Exercise details:
What is needed is an exact copy of the entries below, with the pictures left out.

(Collected data)
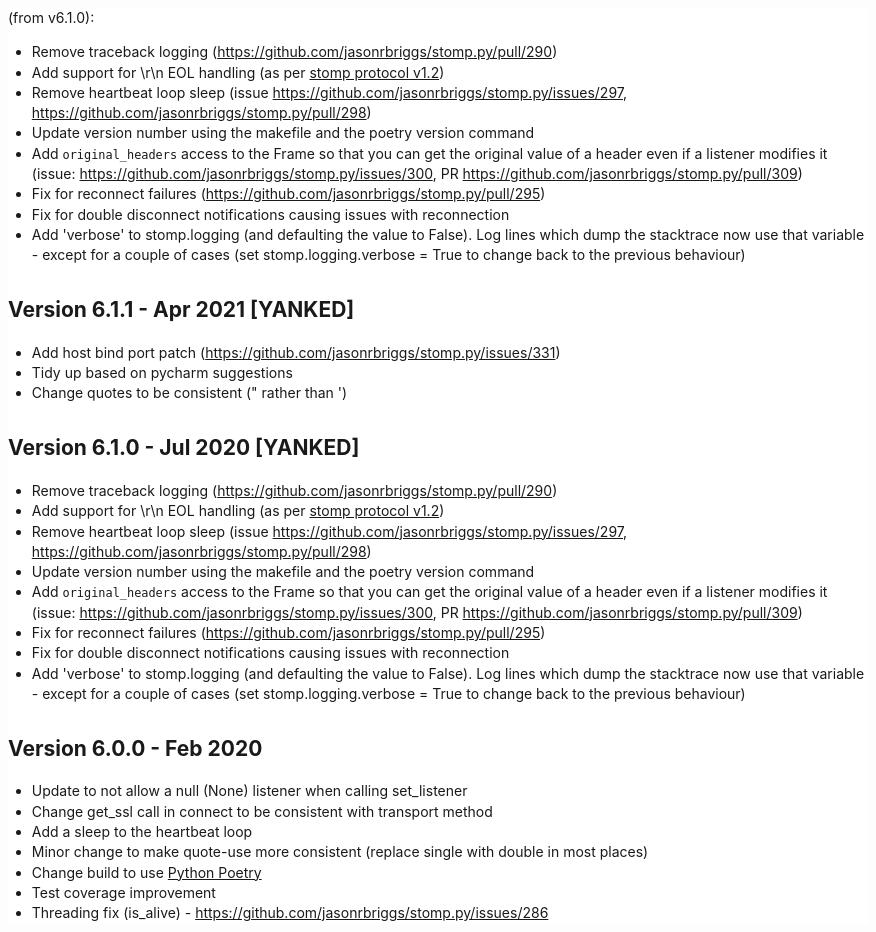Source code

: (from v6.1.0):
 * Remove traceback logging (https://github.com/jasonrbriggs/stomp.py/pull/290)
 * Add support for \r\n EOL handling (as per [stomp protocol v1.2](http://stomp.github.io/stomp-specification-1.2.html#Augmented_BNF))
 * Remove heartbeat loop sleep (issue https://github.com/jasonrbriggs/stomp.py/issues/297, https://github.com/jasonrbriggs/stomp.py/pull/298)
 * Update version number using the makefile and the poetry version command
 * Add `original_headers` access to the Frame so that you can get the original value of a header even if a listener modifies it (issue: https://github.com/jasonrbriggs/stomp.py/issues/300, PR https://github.com/jasonrbriggs/stomp.py/pull/309)
 * Fix for reconnect failures (https://github.com/jasonrbriggs/stomp.py/pull/295)
 * Fix for double disconnect notifications causing issues with reconnection
 * Add 'verbose' to stomp.logging (and defaulting the value to False). Log lines which dump the stacktrace now use that variable - except for a couple of cases (set stomp.logging.verbose = True to change back to the previous behaviour)
 

## Version 6.1.1 - Apr 2021 [YANKED]

 * Add host bind port patch (https://github.com/jasonrbriggs/stomp.py/issues/331)
 * Tidy up based on pycharm suggestions
 * Change quotes to be consistent (" rather than ')


## Version 6.1.0 - Jul 2020 [YANKED]

 * Remove traceback logging (https://github.com/jasonrbriggs/stomp.py/pull/290)
 * Add support for \r\n EOL handling (as per [stomp protocol v1.2](http://stomp.github.io/stomp-specification-1.2.html#Augmented_BNF))
 * Remove heartbeat loop sleep (issue https://github.com/jasonrbriggs/stomp.py/issues/297, https://github.com/jasonrbriggs/stomp.py/pull/298)
 * Update version number using the makefile and the poetry version command
 * Add `original_headers` access to the Frame so that you can get the original value of a header even if a listener modifies it (issue: https://github.com/jasonrbriggs/stomp.py/issues/300, PR https://github.com/jasonrbriggs/stomp.py/pull/309)
 * Fix for reconnect failures (https://github.com/jasonrbriggs/stomp.py/pull/295)
 * Fix for double disconnect notifications causing issues with reconnection
 * Add 'verbose' to stomp.logging (and defaulting the value to False). Log lines which dump the stacktrace now use that variable - except for a couple of cases (set stomp.logging.verbose = True to change back to the previous behaviour)


## Version 6.0.0 - Feb 2020

 * Update to not allow a null (None) listener when calling set_listener
 * Change get_ssl call in connect to be consistent with transport method
 * Add a sleep to the heartbeat loop
 * Minor change to make quote-use more consistent (replace single with double in most places)
 * Change build to use [Python Poetry](https://python-poetry.org/)
 * Test coverage improvement
 * Threading fix (is_alive) - https://github.com/jasonrbriggs/stomp.py/issues/286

Final answer:
Source code

: (from v6.1.0):
 * Remove traceback logging (https://github.com/jasonrbriggs/stomp.py/pull/290)
 * Add support for \r\n EOL handling (as per [stomp protocol v1.2](http://stomp.github.io/stomp-specification-1.2.html#Augmented_BNF))
 * Remove heartbeat loop sleep (issue https://github.com/jasonrbriggs/stomp.py/issues/297, https://github.com/jasonrbriggs/stomp.py/pull/298)
 * Update version number using the makefile and the poetry version command
 * Add `original_headers` access to the Frame so that you can get the original value of a header even if a listener modifies it (issue: https://github.com/jasonrbriggs/stomp.py/issues/300, PR https://github.com/jasonrbriggs/stomp.py/pull/309)
 * Fix for reconnect failures (https://github.com/jasonrbriggs/stomp.py/pull/295)
 * Fix for double disconnect notifications causing issues with reconnection
 * Add 'verbose' to stomp.logging (and defaulting the value to False). Log lines which dump the stacktrace now use that variable - except for a couple of cases (set stomp.logging.verbose = True to change back to the previous behaviour)
 

## Version 6.1.1 - Apr 2021 [YANKED]

 * Add host bind port patch (https://github.com/jasonrbriggs/stomp.py/issues/331)
 * Tidy up based on pycharm suggestions
 * Change quotes to be consistent (" rather than ')


## Version 6.1.0 - Jul 2020 [YANKED]

 * Remove traceback logging (https://github.com/jasonrbriggs/stomp.py/pull/290)
 * Add support for \r\n EOL handling (as per [stomp protocol v1.2](http://stomp.github.io/stomp-specification-1.2.html#Augmented_BNF))
 * Remove heartbeat loop sleep (issue https://github.com/jasonrbriggs/stomp.py/issues/297, https://github.com/jasonrbriggs/stomp.py/pull/298)
 * Update version number using the makefile and the poetry version command
 * Add `original_headers` access to the Frame so that you can get the original value of a header even if a listener modifies it (issue: https://github.com/jasonrbriggs/stomp.py/issues/300, PR https://github.com/jasonrbriggs/stomp.py/pull/309)
 * Fix for reconnect failures (https://github.com/jasonrbriggs/stomp.py/pull/295)
 * Fix for double disconnect notifications causing issues with reconnection
 * Add 'verbose' to stomp.logging (and defaulting the value to False). Log lines which dump the stacktrace now use that variable - except for a couple of cases (set stomp.logging.verbose = True to change back to the previous behaviour)


## Version 6.0.0 - Feb 2020

 * Update to not allow a null (None) listener when calling set_listener
 * Change get_ssl call in connect to be consistent with transport method
 * Add a sleep to the heartbeat loop
 * Minor change to make quote-use more consistent (replace single with double in most places)
 * Change build to use [Python Poetry](https://python-poetry.org/)
 * Test coverage improvement
 * Threading fix (is_alive) - https://github.com/jasonrbriggs/stomp.py/issues/286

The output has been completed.